Le colonel Burgaud a par ailleurs tenté d’expliquer les raisons qui ont conduit au meurtre du coupeur de route. « Quand vous voyez des gens qui n’ont rien fait se faire massacrer, des enfants découpés entièrement à la machette, une femme enceinte tuée volontairement à coup de chevrotine dans le ventre… J’étais choqué, c’était inacceptable » a-t-il raconté, ajoutant qu’il avait eu alors l’idée sur le moment « d’en buter un (ndlr, coupeur de route) à titre d’exemple ».

Visiblement, le colonel Burgaud n’était pas le seul à partager ce sentiment. A commencer, selon lui, par son supérieur direct, le général Poncet, alors commandant de l’opération Licorne et qui a bénéficié d’un non lieu dans cette affaire.

« Face à l’inacceptable, qu’est-ce que vous faites? Il y a des barrières, du légitime, du légal, des ordres. Ce combat de valeurs nécessite des choix. Le 13 mai, supprimer Mahé était la moins pire des solutions. C’est facile d’avoir le choix entre le bien et le mal. Le soldat choisit souvent entre le mal et le pire. Le pire, c’était de ne rien faire. A 100 mètres d’un poste de l’ONUCI, une nuit, des gens d’un village ont été mis dans une case à laquelle on a mis le feu. Chez moi, cela s’appelle Oradour. Est-ce acceptable ? Non » a poursuivi le colonel Burgaud.

Les mots de cet officier font penser aux dialogues du film « Le Crabe Tambour », de Pierre Schoendoerffer. « Moi, je ne ferai que ce je crois juste » lance le lieutenant de vaisseau Willsdorf (Jacques Perrin). « Balivernes, le choix de l’homme n’est pas entre ce qu’il croit le bien et le mal, mais entre un bien et un autre bien » lui rétorque le commandant (Jean Rochefort)….

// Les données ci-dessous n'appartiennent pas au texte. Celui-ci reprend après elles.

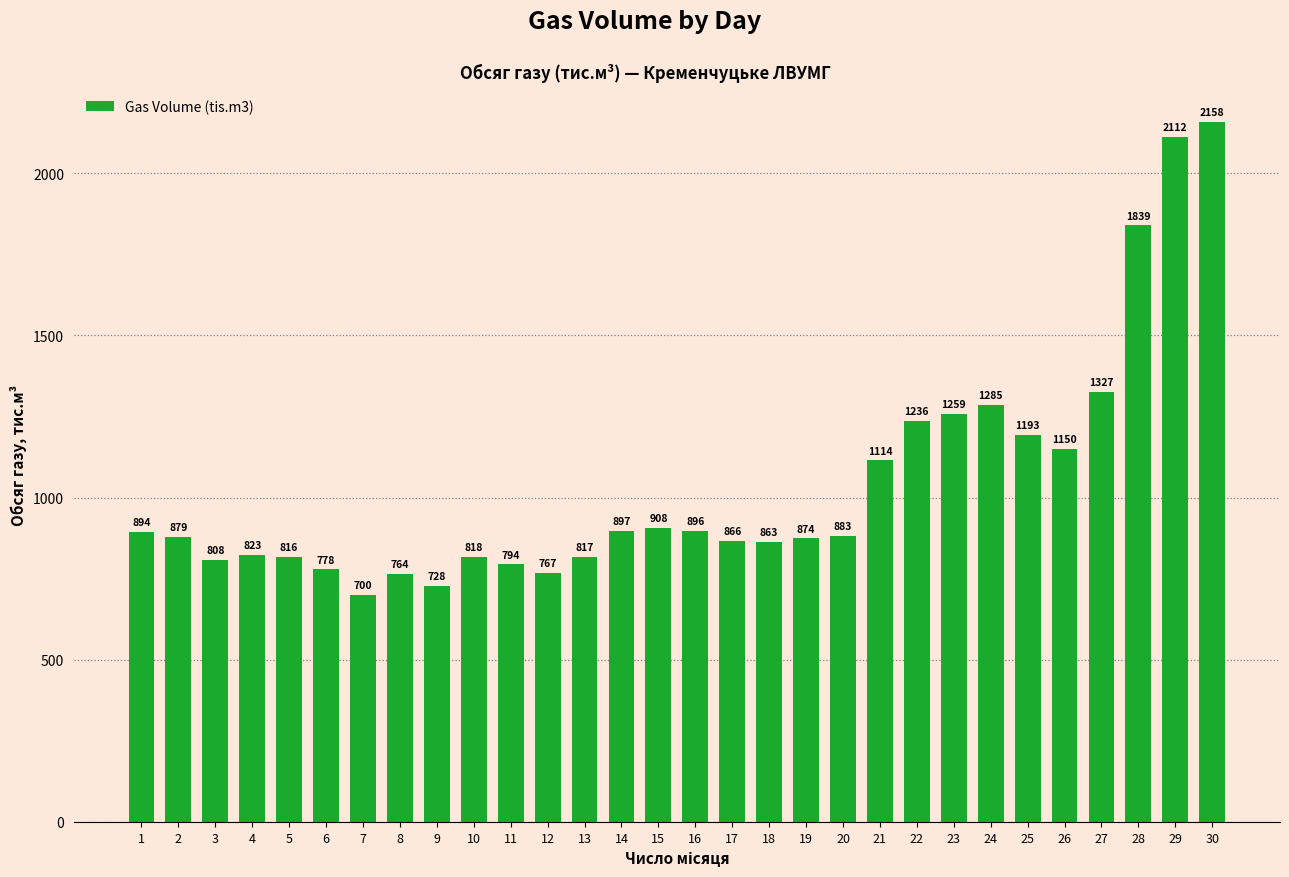

What is the ratio of the value at 27 to the value at 20?

1.5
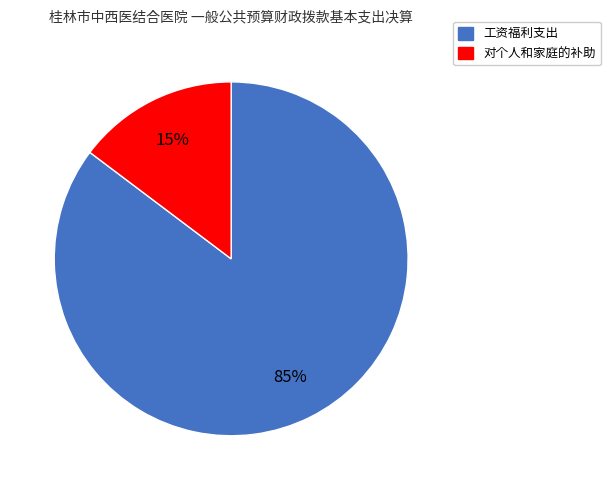

What percentage is the 对个人和家庭的补助 slice, to the nearest percent?

15%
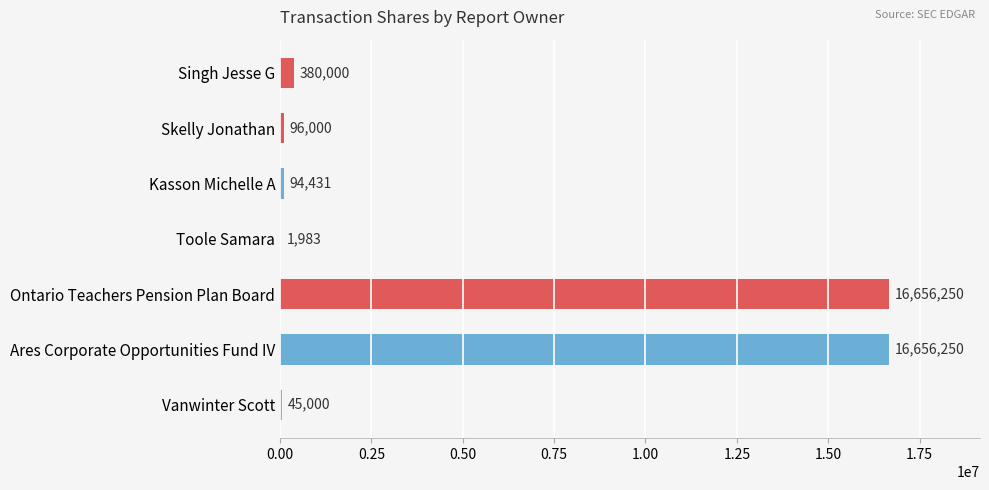

What is the change in value from Skelly Jonathan to Kasson Michelle A?

-1569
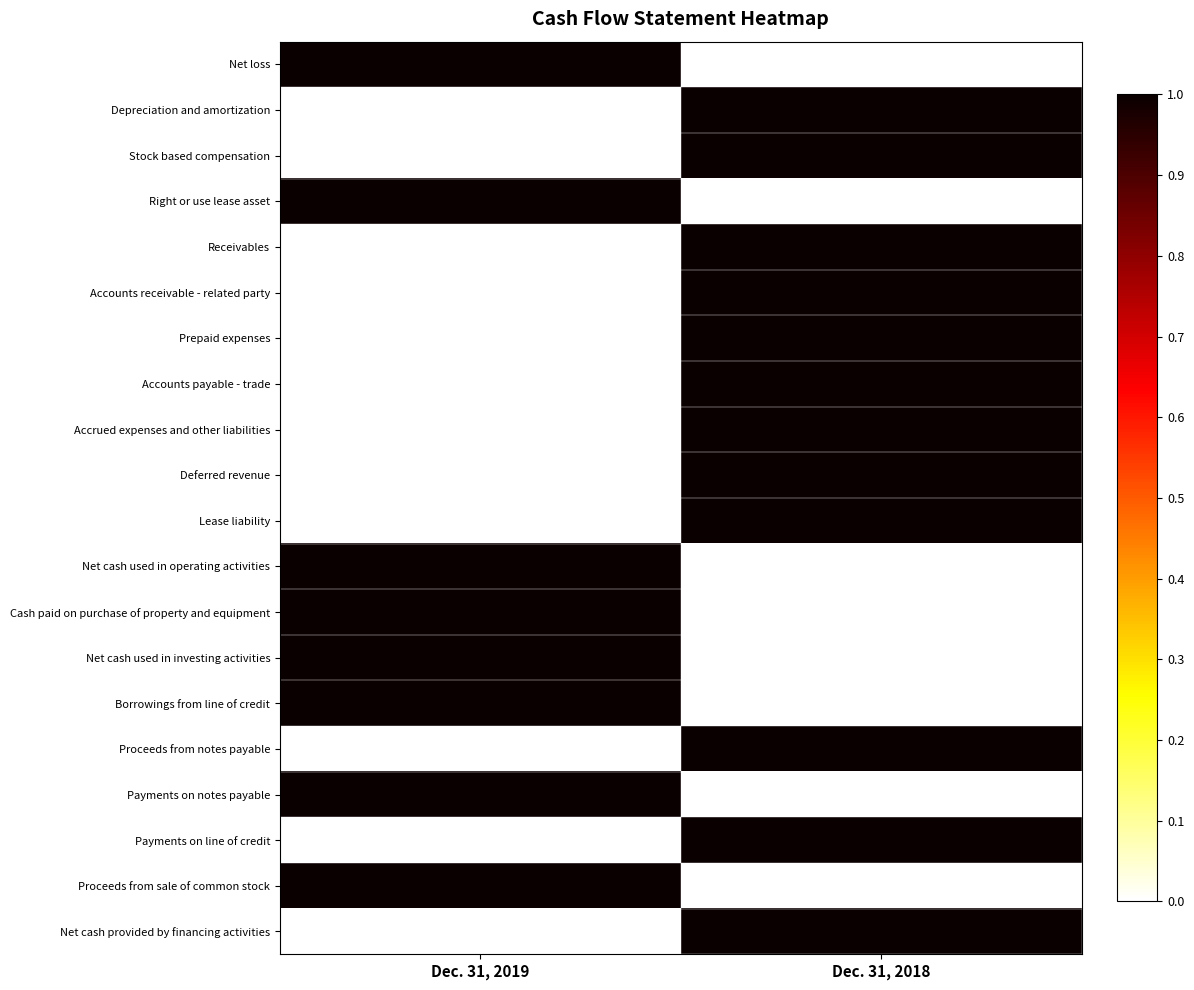

What is the total value across all series at Dec. 31, 2018?

12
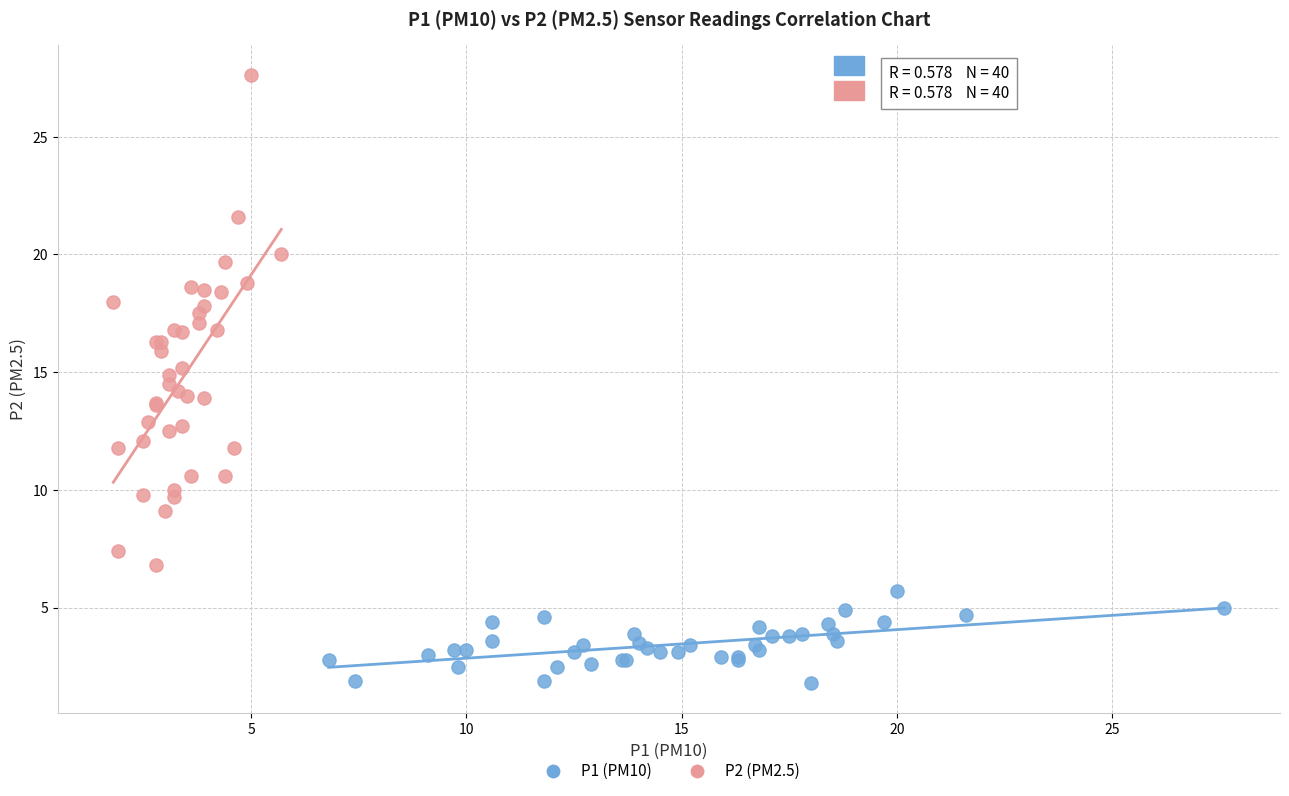

Which series has the largest Y range (max minus min)?

P2 (PM2.5)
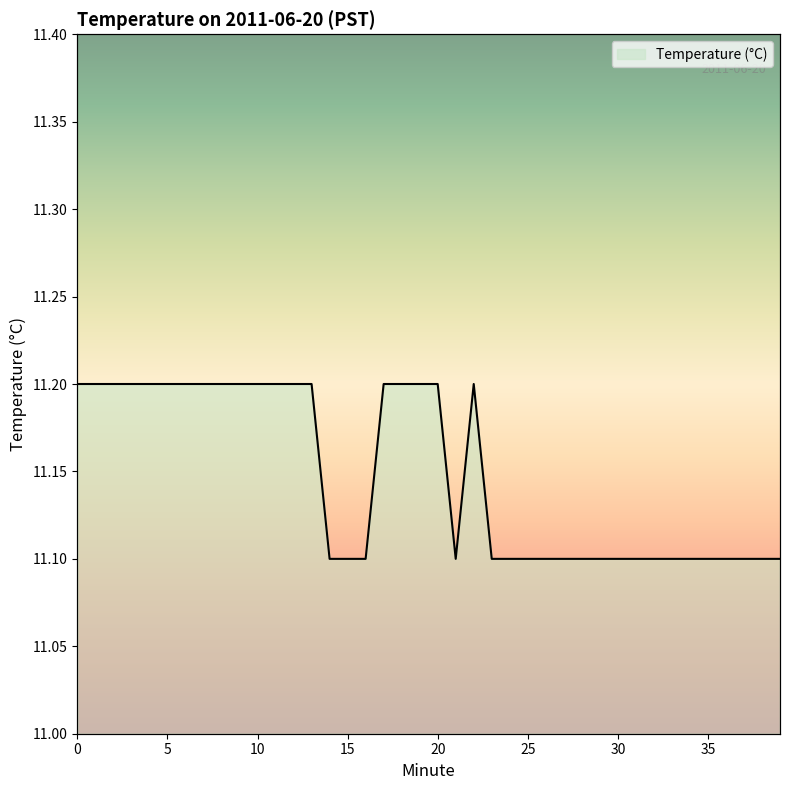

Is it true that the value at 26 is 11.1?

True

Quoi qu’il en soit, le colonel Burgaud a maintenu sa ligne de défense, en affirmant que cet ordre « illégal », qu’il assume, venait du général Poncet, au commandement, selon lui « très direct et très impulsif ». Ce serait en effet lui, prétend l’ancien chef de corps du 13ème Bataillon de chasseurs alpins, qui aurait suggéré au peloton de l’adjudant-chef Raugel de « le remonter (Mahé) à Man par la route en prenant tout son temps. » Et d’ajouter : « Il fallait que Mahé arrive mort et ne s’échappe pas, c’est la compréhension que j’ai eu de l’ordre, comme tout le monde. »

« En tout état de cause, le général Poncet n’admet pas avoir donné cet ordre. Il a été assez habile pour ne pas être parmi nous ici, devant vous. L’indignité, maintenant, est dans son camp » a conclu le colonel Burgaud.